Tasks to carry out:
1. List every keyword argument that is passed to pymysql.connect in the notebook excerpt below.
2. Reproduce the passage of the notebook excerpt below verbatim, starting with "SELECT name, SUM(number)" and going on through "GCS file URL.".
##### Document excerpt #####
Download the Cloud SQL proxy
In [ ]:
!wget https://dl.google.com/cloudsql/cloud_sql_proxy.linux.amd64 -O cloud_sql_proxy
!chmod +x cloud_sql_proxy
Run below command from the terminal to start SQLproxy
In [ ]:
# TODO(developer):
# Set PATH_TO_KEY_FILE to the path to the service account key file.
# Example: PATH_TO_KEY_FILE = "path/to/service_account.json"
!./cloud_sql_proxy -instances=<INSTANCE_NAME>=tcp:3306 -credential_file=<PATH_TO_KEY_FILE> &
In [ ]:
import pymysql
# TODO(developer):
# Change USERNAME and PASSWORD to the user and password created on Cloud SQL instance
# Set DB to the name of the database to be connected to
connection = pymysql.connect(host='127.0.0.1',
user='USERNAME',
password='PASSWORD',
db='DB')
mycursor = connection.cursor()
Use the Client.query method to run the query, and the QueryJob.to_dataframe method to return the results as a pandas DataFrame
.
In [ ]:
from google.cloud import bigquery
import pandas
client = bigquery.Client(location="US")
print("Client creating using default project: {}".format(client.project))
query = """
SELECT name, SUM(number) as total
FROM `bigquery-public-data.usa_names.usa_1910_current`
GROUP BY name
ORDER BY total DESC
LIMIT 10
"""
query_job = client.query(
query,
# Location must match that of the dataset(s) referenced in the query.
location="US",
) # API request - starts the query
df = query_job.to_dataframe()
df
Panda's read_csv method supports reading dataframes directly from GCS file URL.
In [ ]:
import pandas as pd
df = pd.read_csv('gs://BUCKET/your_file.csv')
Panda's read_sql method can be used to read a table from Cloud SQL database and use it as a Dataframe.
In [ ]:
import pymysql
# TODO(developer):
# Change USERNAME and PASSWORD to the user and password created on Cloud SQL instance
# Set DB to the name of the database to be connected to
connection = pymysql.connect(host='127.0.0.1',
user='USERNAME',
password='PASSWORD',
db='DB')
query = "SELECT * FROM orders WHERE date_time BETWEEN ? AND ?"
df = pd.read_sql(query, connection, params=(start_date, end_date))
##### Given material #####
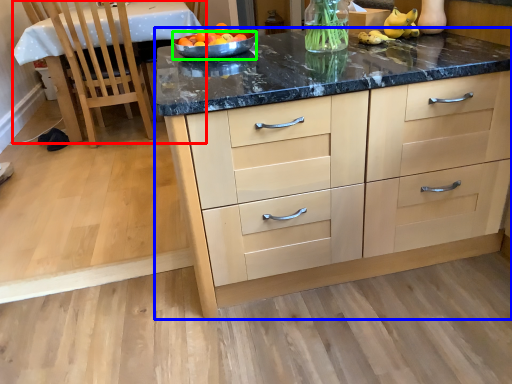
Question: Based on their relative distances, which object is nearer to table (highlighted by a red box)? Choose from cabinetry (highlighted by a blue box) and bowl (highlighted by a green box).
#####
Numbered answers:
1. host, user, password, db

2.
SELECT name, SUM(number) as total
FROM `bigquery-public-data.usa_names.usa_1910_current`
GROUP BY name
ORDER BY total DESC
LIMIT 10
"""
query_job = client.query(
query,
# Location must match that of the dataset(s) referenced in the query.
location="US",
) # API request - starts the query
df = query_job.to_dataframe()
df
Panda's read_csv method supports reading dataframes directly from GCS file URL.